*Exercise aim*:
Where does "page" appear in the data? Return each line that holds it.

(Items from a dataset)
**********
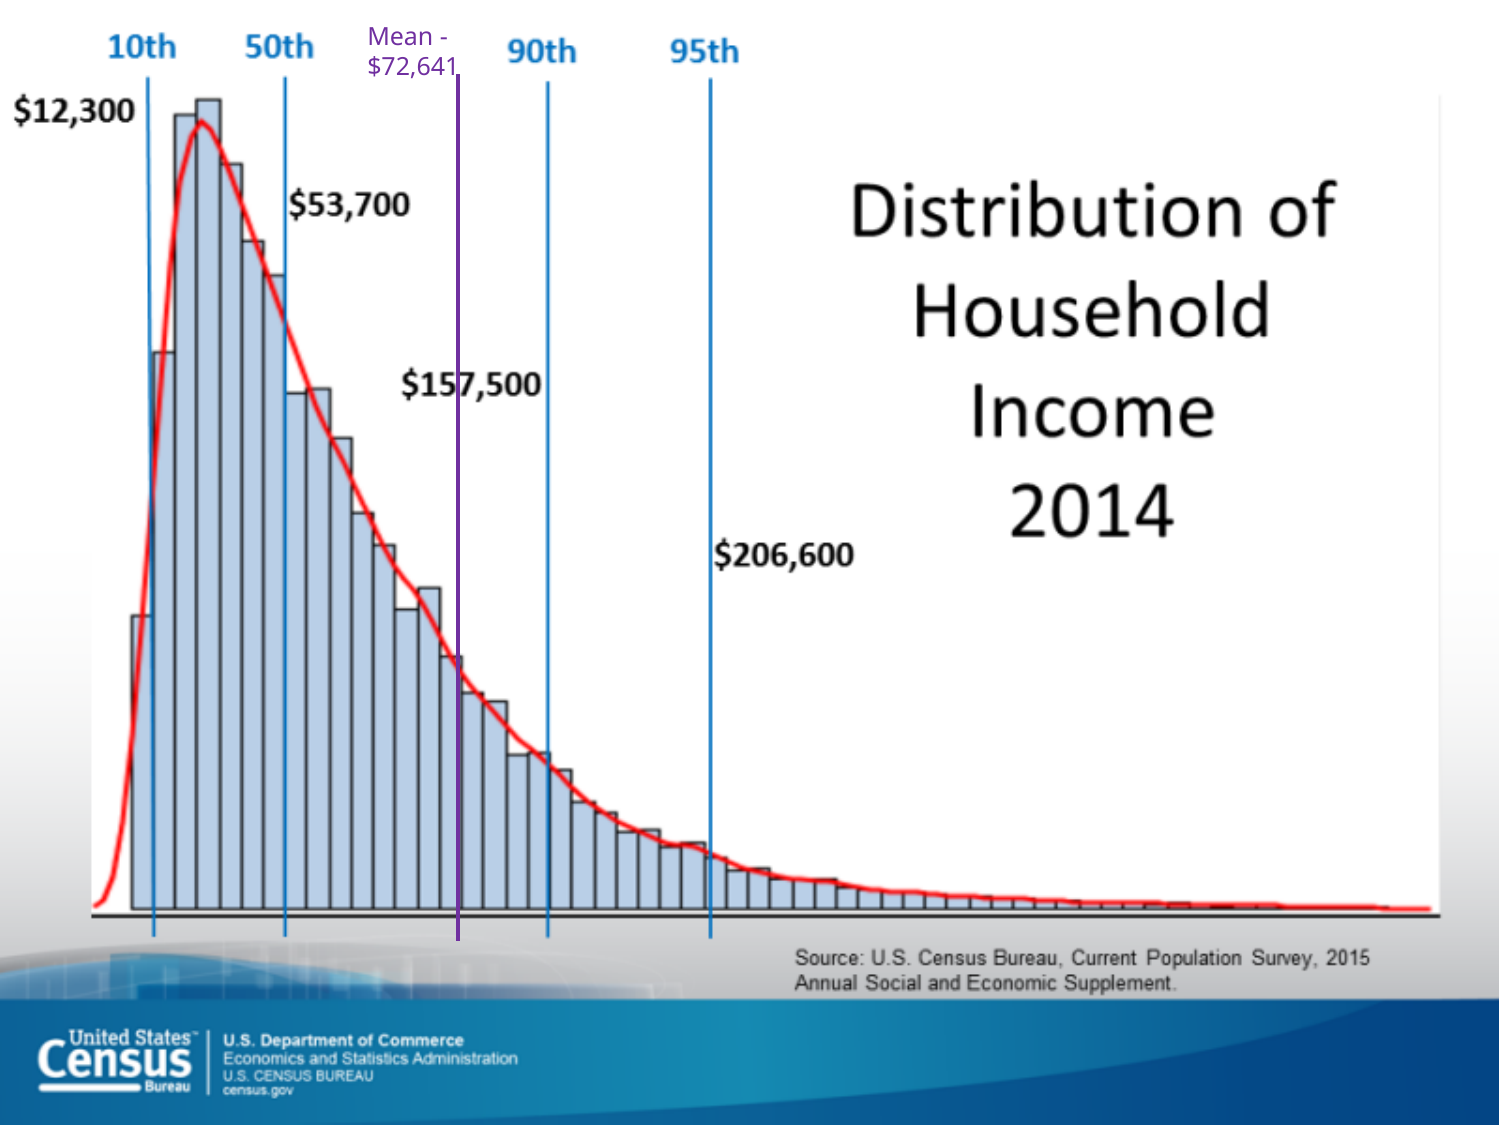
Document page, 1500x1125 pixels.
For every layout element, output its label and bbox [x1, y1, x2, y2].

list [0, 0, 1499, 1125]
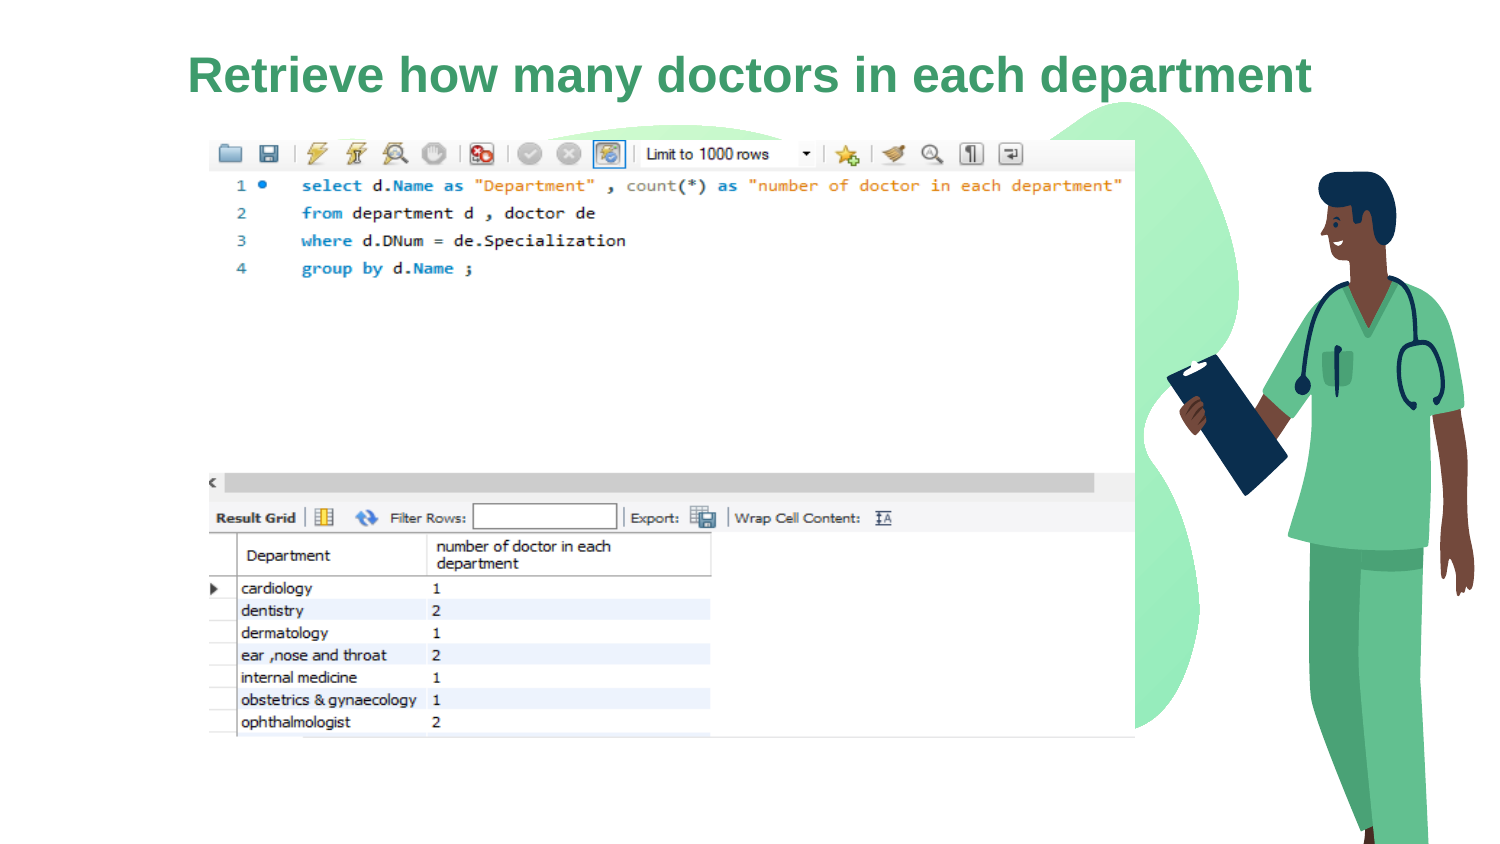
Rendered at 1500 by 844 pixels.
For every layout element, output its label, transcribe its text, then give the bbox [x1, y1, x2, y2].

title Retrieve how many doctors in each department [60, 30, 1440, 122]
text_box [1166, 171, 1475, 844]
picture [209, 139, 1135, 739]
**********
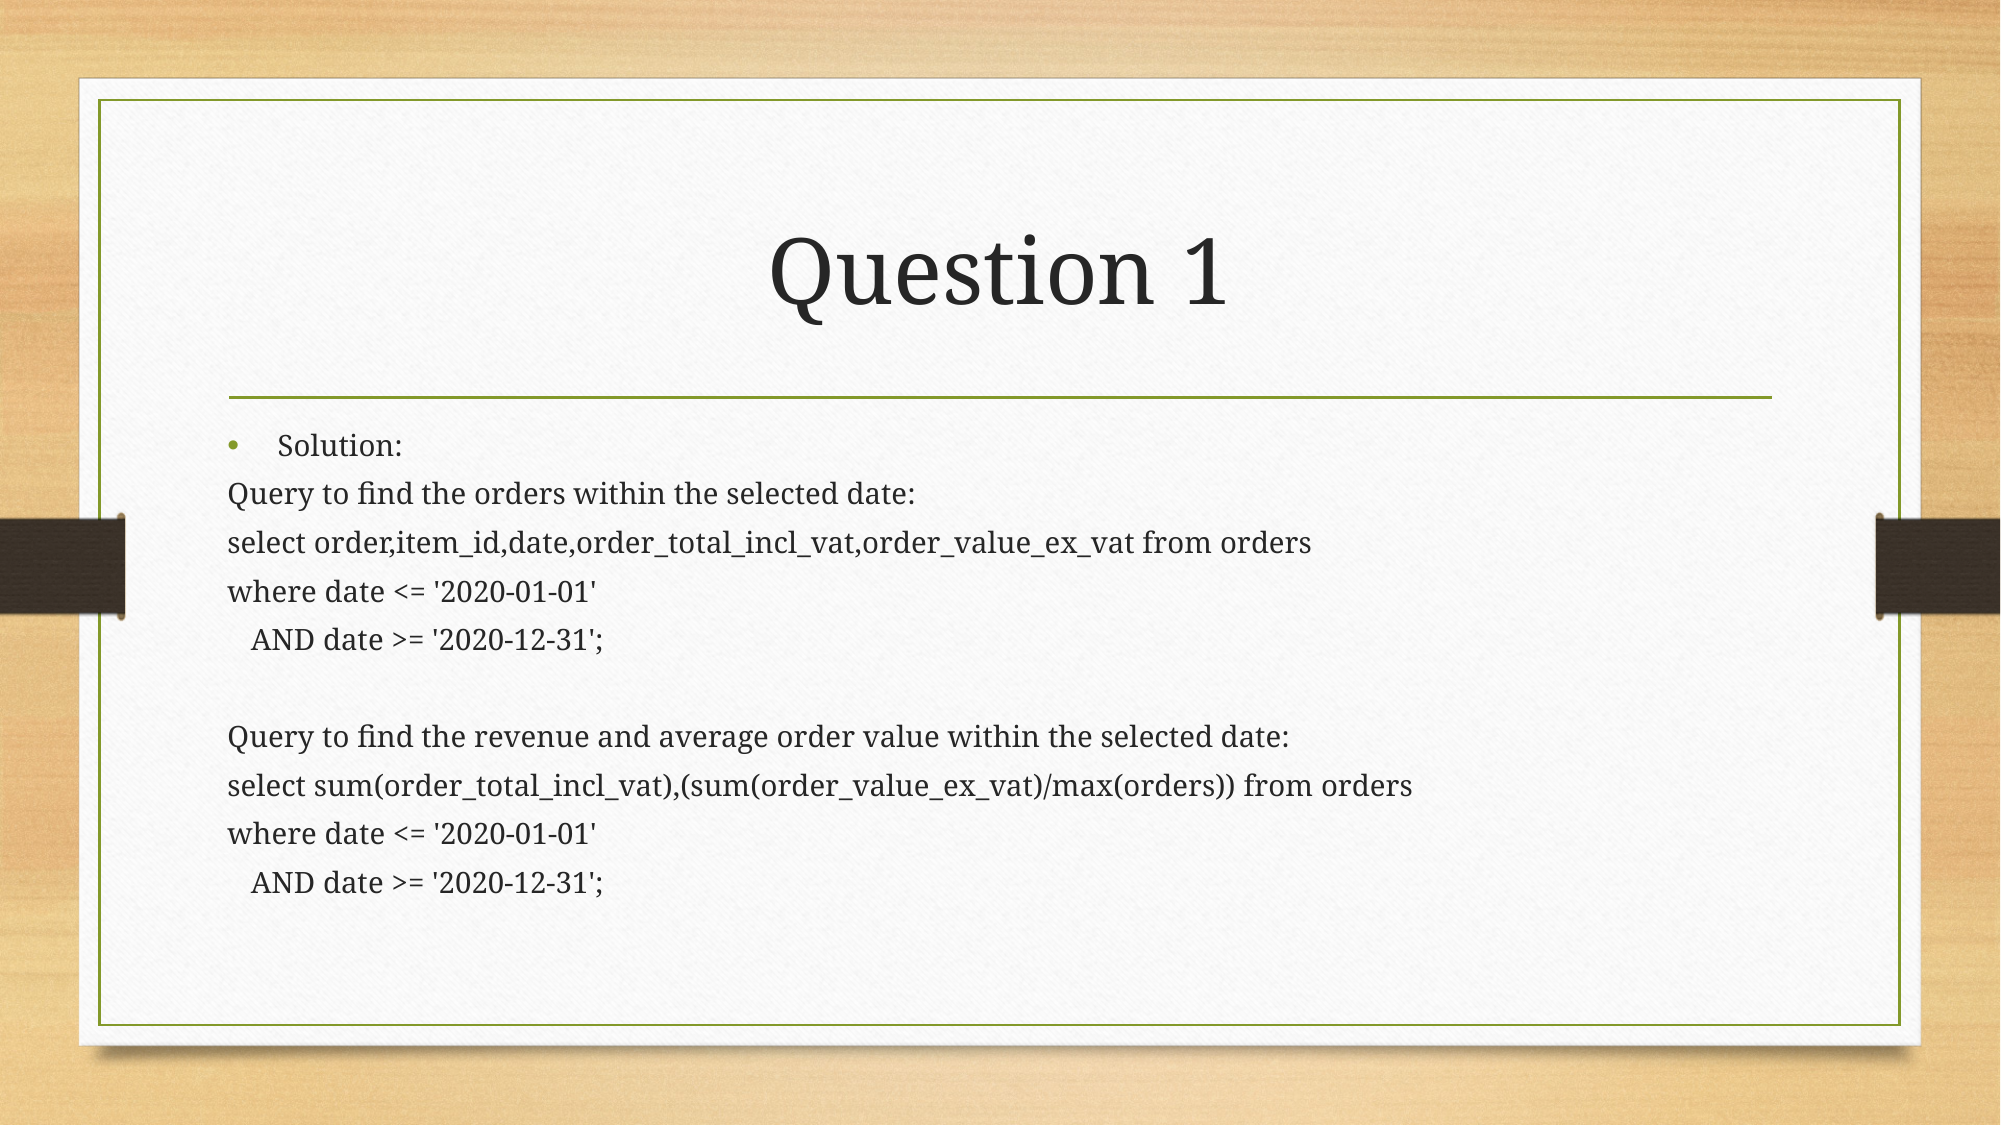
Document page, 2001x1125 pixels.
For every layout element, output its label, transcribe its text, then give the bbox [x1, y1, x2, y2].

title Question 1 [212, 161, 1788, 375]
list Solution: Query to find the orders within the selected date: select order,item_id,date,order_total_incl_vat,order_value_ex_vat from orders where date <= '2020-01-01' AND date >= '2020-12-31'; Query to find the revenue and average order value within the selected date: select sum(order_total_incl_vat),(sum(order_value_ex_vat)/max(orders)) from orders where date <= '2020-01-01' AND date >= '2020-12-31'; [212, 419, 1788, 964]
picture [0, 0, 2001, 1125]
**********
*Written response*:
Document page, 1500x1125 pixels.
Document page, 2001x1125 pixels.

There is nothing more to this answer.